EXERCISE BRIEF: How many lines of the records below contain the word "dagboek"? Answer with the number alone.

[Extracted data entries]
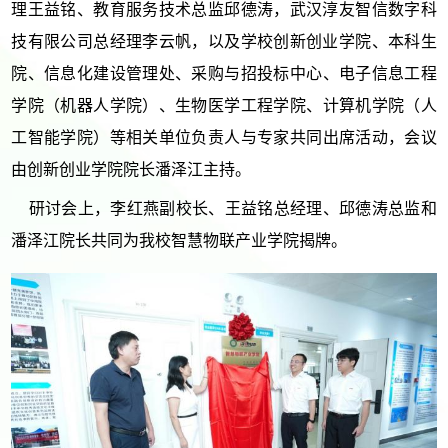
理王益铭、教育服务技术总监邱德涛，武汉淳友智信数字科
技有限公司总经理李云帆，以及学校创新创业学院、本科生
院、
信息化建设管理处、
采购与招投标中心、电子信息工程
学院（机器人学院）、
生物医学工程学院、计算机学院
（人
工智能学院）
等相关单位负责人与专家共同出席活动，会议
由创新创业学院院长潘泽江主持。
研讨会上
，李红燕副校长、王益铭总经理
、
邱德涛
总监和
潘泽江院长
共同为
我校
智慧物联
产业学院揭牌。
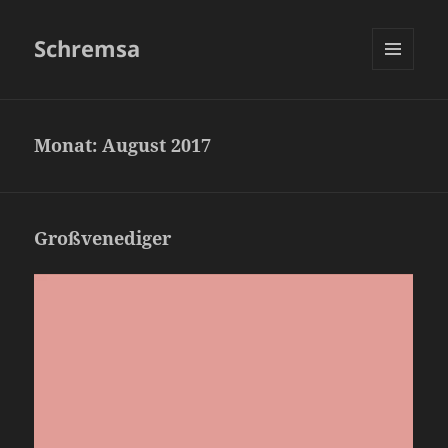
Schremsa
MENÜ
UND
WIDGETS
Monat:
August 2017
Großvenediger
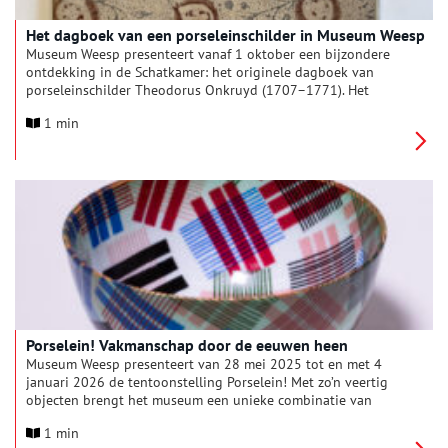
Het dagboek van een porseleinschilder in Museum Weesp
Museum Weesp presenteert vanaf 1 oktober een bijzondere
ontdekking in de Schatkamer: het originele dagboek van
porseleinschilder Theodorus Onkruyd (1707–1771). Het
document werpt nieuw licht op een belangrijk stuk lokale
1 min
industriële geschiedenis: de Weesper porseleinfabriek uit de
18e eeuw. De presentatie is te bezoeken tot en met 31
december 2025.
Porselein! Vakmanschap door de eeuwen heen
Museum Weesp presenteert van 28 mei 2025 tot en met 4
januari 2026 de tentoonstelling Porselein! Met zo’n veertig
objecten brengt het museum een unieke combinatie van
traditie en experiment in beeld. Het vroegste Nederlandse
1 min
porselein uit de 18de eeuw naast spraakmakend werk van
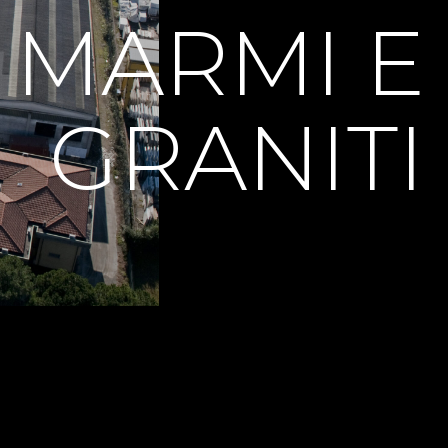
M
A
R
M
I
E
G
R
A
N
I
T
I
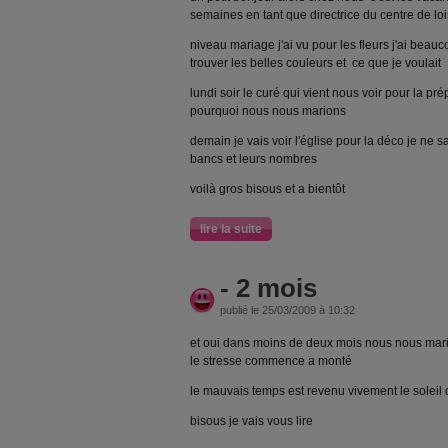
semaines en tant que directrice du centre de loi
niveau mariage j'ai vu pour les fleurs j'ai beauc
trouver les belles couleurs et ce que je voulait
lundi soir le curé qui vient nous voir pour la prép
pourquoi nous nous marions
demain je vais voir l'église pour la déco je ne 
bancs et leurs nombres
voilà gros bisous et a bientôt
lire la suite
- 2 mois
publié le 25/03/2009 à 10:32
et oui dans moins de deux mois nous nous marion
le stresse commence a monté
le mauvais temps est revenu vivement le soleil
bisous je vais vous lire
* * *
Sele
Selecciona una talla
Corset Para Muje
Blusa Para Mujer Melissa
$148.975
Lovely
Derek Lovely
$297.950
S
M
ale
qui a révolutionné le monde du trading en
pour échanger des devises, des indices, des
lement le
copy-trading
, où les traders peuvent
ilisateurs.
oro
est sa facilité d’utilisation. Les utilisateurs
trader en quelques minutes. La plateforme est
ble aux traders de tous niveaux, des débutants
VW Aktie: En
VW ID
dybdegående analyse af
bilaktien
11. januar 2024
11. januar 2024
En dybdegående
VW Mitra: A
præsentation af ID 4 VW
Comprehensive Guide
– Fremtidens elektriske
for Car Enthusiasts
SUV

RESULT OF THE TASK: 2